Thus, both RL solution developers and the engineers using Modelica can benefit from using ModelicaGym that allows for FMU to simulate environment logic, therefore, use reinforcement learning solution for Modelica modelled real-world problems.

Using a classic Cart-Pole control problem example, the ModelicaGym functionality, modularity, extensibility and validity have been presented and discussed. The results of the experiments that were performed on the Cart-Pole environment indicated that integration was successful.

The toolbox can be easily used by both developers of RL algorithms and engineers who use Modelica models. It provides extensive options for model integration, allows to employ both open source and proprietary Modelica tools. Thus, it is expected to have great value for a broad user audience.

7. Future Work

Even though ModelicaGym toolbox is set and ready, there are several extensions that can be made.

First of all, a more sophisticated use case is in focus of our research plans. Power system models having higher modeling complexity are a suitable research object. Especially in the context of applying more advanced reinforcement learning algorithms.

Second, adding reinforcement learning methods that are working out of the box with small customization would enhance the toolbox functionality.

In addition, currently only FMUs exported in co-simulation mode are supported.

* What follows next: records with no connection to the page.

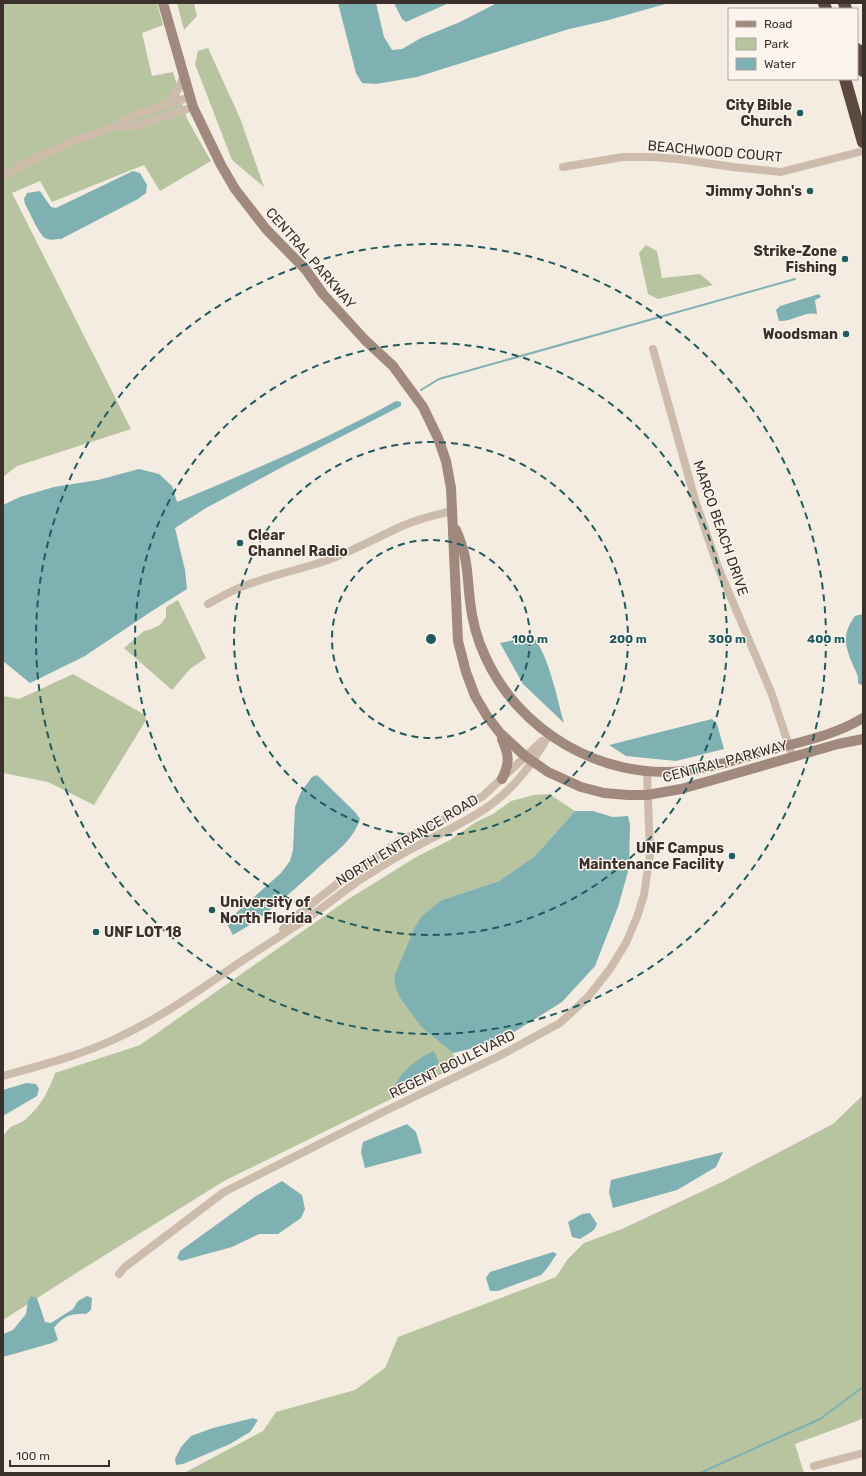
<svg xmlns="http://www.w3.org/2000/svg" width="866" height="1476" viewBox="0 0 866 1476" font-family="Rubik,sans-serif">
  <rect width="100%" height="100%" fill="#f4ebe1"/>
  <g fill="#b8c4a0">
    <polygon points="3,3 157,3 163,25 142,33 152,76 173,72 187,119 211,161 160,191 144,165 52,202 40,181 12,193 131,429 17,466 3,477"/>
    <polygon points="177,3 194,3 197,16 184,30"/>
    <polygon points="208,48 240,118 264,187 232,160 195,64 198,51"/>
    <polygon points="646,245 657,251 662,278 700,274 713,285 658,299 648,294 639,253"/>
    <polygon points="178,600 206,658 190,669 172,690 124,648 144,631 149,630 160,625 166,617 166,607"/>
    <polygon points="73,674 145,715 146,720 94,805 48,782 3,773 3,696 19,699"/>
    <path d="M 549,794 L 575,811 L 535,856 L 499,881 L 442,900 L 394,977 L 400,998 L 421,1027 L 453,1053 L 456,1067 L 224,1181 L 81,1270 L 3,1320 L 3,1137 C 12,1121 16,1128 27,1118 C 41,1106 49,1090 55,1073 L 140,1045 L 350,898 L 418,856 L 450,840 L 476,822 L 493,814 L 511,801 L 534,795 Z"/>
    <polygon points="863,1095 863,1418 857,1421 795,1444 804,1473 184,1473 263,1431 276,1412 355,1390 385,1368 398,1337 556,1277 567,1260 584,1243 622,1229 722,1182 787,1148 833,1124"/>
  </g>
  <g fill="#7fb0b2">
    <polygon points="338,3 376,3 384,37 392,50 402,49 421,38 460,22 497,3 669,3 605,21 569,29 417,77 376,84 362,83 356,73"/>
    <polygon points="394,3 449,3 406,22 402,19"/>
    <path d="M 133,171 L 140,173 L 147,185 L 146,193 L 138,199 L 61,239 C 56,239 50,241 45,238 C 38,233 30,212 25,204 L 24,199 L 27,193 L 40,191 L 51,207 L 56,208 Z"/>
    <path d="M 819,294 L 821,297 L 815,300 L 817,314 C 804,311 792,322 779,321 L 776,310 L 780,306 Z"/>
    <path d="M 396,401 L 401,402 L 401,406 L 286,465 L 206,508 L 175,528 L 185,570 L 187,589 L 152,611 L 85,656 L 30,683 L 3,661 L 3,505 L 20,497 L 54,487 L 98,480 L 139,469 L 159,474 L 172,486 L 177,502 C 251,471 325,440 396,401 Z"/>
    <path d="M 863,614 L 863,686 L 858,683 C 859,675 855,670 852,663 C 844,642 843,633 855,616 Z"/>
    <path d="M 533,636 C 550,659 556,695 564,723 L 523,684 L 500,643 Z"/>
    <polygon points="712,719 717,724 724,749 676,761 626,756 609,745"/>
    <path d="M 317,775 L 355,812 L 360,819 C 354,840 333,854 318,868 C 291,892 265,917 233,935 L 226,922 L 281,873 L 290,861 L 293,850 L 295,807 L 301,792 L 312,777 Z"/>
    <polygon points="575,811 593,811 613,817 628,816 630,825 629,868 618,907 595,966 562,1002 514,1032 474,1048 453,1053 421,1027 400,998 396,988 394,977 415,927 422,916 442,900 499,881 535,856"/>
    <path d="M 434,1051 L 439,1063 C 426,1074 410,1088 393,1091 C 399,1072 416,1059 434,1051 Z"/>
    <polygon points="26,1083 36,1084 39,1089 37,1096 3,1116 3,1090"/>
    <polygon points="407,1124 416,1132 422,1153 365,1168 361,1152 363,1142"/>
    <polygon points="723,1152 716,1167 677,1190 613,1208 609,1192 611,1180"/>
    <polygon points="282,1181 302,1195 305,1209 301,1218 278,1234 259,1234 232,1247 181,1261 177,1258 180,1251 256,1196"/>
    <polygon points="590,1213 597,1224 594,1230 580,1239 572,1237 568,1222 582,1214"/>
    <path d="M 553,1252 L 557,1254 C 551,1261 548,1269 541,1275 L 498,1291 L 490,1291 L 486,1278 L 490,1272 Z"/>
    <path d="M 31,1296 L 37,1298 L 45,1322 L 51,1323 L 73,1309 L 78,1301 L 87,1296 L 92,1298 L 91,1310 L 86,1314 C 72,1313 63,1316 54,1328 L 58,1340 L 52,1343 L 3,1357 L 3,1334 L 13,1330 L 26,1314 L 28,1301 Z"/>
    <polygon points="253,1418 258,1420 250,1432 230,1444 183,1464 176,1465 175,1459 181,1447 191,1436 213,1428"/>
  </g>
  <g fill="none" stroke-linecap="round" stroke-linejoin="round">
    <g stroke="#7fb0b2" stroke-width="2">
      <polyline points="421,390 439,379 795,279"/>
      <polyline points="700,1473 820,1419 863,1387"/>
    </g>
    <g stroke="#cdbbac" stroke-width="8">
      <polyline points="167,103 179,88 184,75"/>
      <polyline points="118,126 136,126 193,107"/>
      <polyline points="563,167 623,157 651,157 678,159 733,167 781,172 863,151"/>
      <polyline points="3,176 36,158 71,142 117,126 132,116 190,97"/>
      <polyline points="653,349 696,503 718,567 771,692 793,758"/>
      <path d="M 208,604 C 224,595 240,586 258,581 C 281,573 305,568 328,560 C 353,551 376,538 400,527 C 417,519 434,515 452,511"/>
      <polyline points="283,929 301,912 350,874 401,840 443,820 483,796 542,741"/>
      <path d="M 3,1076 C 41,1065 79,1056 115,1039 C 156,1020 193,995 230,969 C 255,952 281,936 306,919 C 324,907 340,894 357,882 C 377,869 397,856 419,845 C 444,831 470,821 493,803 C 518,784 533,762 549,735"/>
      <polyline points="119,1274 125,1267 224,1192 381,1113 503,1054 560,1023 588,997 610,969 626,943 637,917 644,895 650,854 647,772"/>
      <polyline points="814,1466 863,1453"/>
    </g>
    <g stroke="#a18a7d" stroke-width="10">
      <polyline points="163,3 193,107 221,165 235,189 266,229 306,270 323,294 365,340 393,366 423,407 438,438 446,461 451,488 458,641 466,672 475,696 487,716 500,733 525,756 548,772 581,787 604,793 628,795 647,795 681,789 838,744 863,739"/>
      <path d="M 456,530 C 459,537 462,545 464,553 C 468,568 468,585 470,601 C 472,620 477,639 485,656 C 519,732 601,779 683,771 C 713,768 741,758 769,750 C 793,744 818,739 841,729 C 849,726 856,722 863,718"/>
      <path d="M 502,779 C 510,763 509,755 502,739"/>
    </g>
    <g stroke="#5c4a42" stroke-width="12">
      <polyline points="824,3 826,9"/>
      <polyline points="844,3 846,9"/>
      <polyline points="857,49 863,71"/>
      <polyline points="845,79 863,142"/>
    </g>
  </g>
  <g fill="none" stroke="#1f5a5e" stroke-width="2" stroke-dasharray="7 5">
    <circle cx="431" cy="639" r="99"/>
    <circle cx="431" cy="639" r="197"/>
    <circle cx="431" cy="639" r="296"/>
    <circle cx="431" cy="639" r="395"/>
  </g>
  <g fill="#1f5a5e" stroke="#fbf5ee" stroke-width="1.5">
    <circle cx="800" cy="113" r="4"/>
    <circle cx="810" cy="191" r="4"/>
    <circle cx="845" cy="259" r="4"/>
    <circle cx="846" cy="334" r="4"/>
    <circle cx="240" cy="543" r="4"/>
    <circle cx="732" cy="856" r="4"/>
    <circle cx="212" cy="910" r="4"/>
    <circle cx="96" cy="932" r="4"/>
  </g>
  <g text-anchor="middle" stroke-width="3" stroke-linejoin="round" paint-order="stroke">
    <g font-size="14" font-weight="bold" fill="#3b302b" stroke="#fbf5ee" text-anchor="end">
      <text x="792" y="110">City Bible<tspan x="792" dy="16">Church</tspan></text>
      <text x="802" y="196">Jimmy John's</text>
      <text x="837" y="256">Strike-Zone<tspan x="837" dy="16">Fishing</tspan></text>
      <text x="838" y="339">Woodsman</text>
      <text x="248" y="540" text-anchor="start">Clear<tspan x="248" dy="16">Channel Radio</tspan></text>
      <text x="724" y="853">UNF Campus<tspan x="724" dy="16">Maintenance Facility</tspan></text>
      <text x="220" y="907" text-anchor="start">University of<tspan x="220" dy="16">North Florida</tspan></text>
      <text x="104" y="937" text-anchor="start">UNF LOT 18</text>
    </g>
    <g font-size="14" fill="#3b302b" stroke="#fbf5ee">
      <text transform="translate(715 151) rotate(5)" y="5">BEACHWOOD COURT</text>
      <text transform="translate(311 258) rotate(49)" y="5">CENTRAL PARKWAY</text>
      <text transform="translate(721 528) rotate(71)" y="5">MARCO BEACH DRIVE</text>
      <text transform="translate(725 761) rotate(-15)" y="5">CENTRAL PARKWAY</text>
      <text transform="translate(407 840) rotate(-31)" y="5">NORTH ENTRANCE ROAD</text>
      <text transform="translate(452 1064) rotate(-26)" y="5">REGENT BOULEVARD</text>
    </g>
  </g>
  <circle cx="431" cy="639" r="6" fill="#1f5a5e" stroke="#fbf5ee" stroke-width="2"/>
  <g font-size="12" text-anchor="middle" font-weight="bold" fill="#1f5a5e" stroke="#fbf5ee" stroke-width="3" stroke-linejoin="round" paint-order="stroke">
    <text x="530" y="643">100 m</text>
    <text x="628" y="643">200 m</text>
    <text x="727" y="643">300 m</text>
    <text x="826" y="643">400 m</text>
  </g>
  <rect width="866" height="1476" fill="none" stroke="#3b302b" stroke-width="8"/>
  <rect x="728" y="8" width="130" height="72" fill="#fbf5ee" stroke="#aea6a0"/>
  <rect x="736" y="21" width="20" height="6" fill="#a18a7d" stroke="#aea6a0"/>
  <text x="764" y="28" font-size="12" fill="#3b302b">Road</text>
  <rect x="736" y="38" width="20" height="12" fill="#b8c4a0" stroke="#aea6a0"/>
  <text x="764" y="48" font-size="12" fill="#3b302b">Park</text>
  <rect x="736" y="58" width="20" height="12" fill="#7fb0b2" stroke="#aea6a0"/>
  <text x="764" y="68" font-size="12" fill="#3b302b">Water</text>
  <path d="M10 1460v6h99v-6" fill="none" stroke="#3b302b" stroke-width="2"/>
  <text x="16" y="1460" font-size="12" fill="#3b302b" stroke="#fbf5ee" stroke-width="3" paint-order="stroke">100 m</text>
</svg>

Thus, one more extension step would be testing and providing functionality for FMUs exported in model-exchange mode. There is such a possibility in the toolbox architecture. However, feedback from the community should be received first to understand a real demand for such functionality.

We would like to thank Dr. Luigi Vanfretti from Rensselaer Polytechnic Institute for insightful discussions and for igniting our inspiration to use Modelica. Authors would like to thank ELEKS ( for funding the Machine Learning Lab at Ukrainian Catholic University and this research.


Appendix A Setup

The toolbox was tested on the following environment setup:

  • Ubuntu 18, 64-bit version

  • Python 3.6.8

  • Java 8

  • Assimulo 2.9

  • PyFMI 2.3.1

  • Sundials 2.4.0

  • Ipopt 3.12.12

Listed libraries are required for proper usage. Modelica tools are required for FMU compilation, so are optional for toolbox usage. If one uses co-simulation FMU exported from Dymola, licence file should be available as well. Authors utilized JModelica 2.4 and Dymola 2017.

Machine parameters were: Intel-i7 7500U 2.7GHz (3 cores available), 12GB RAM.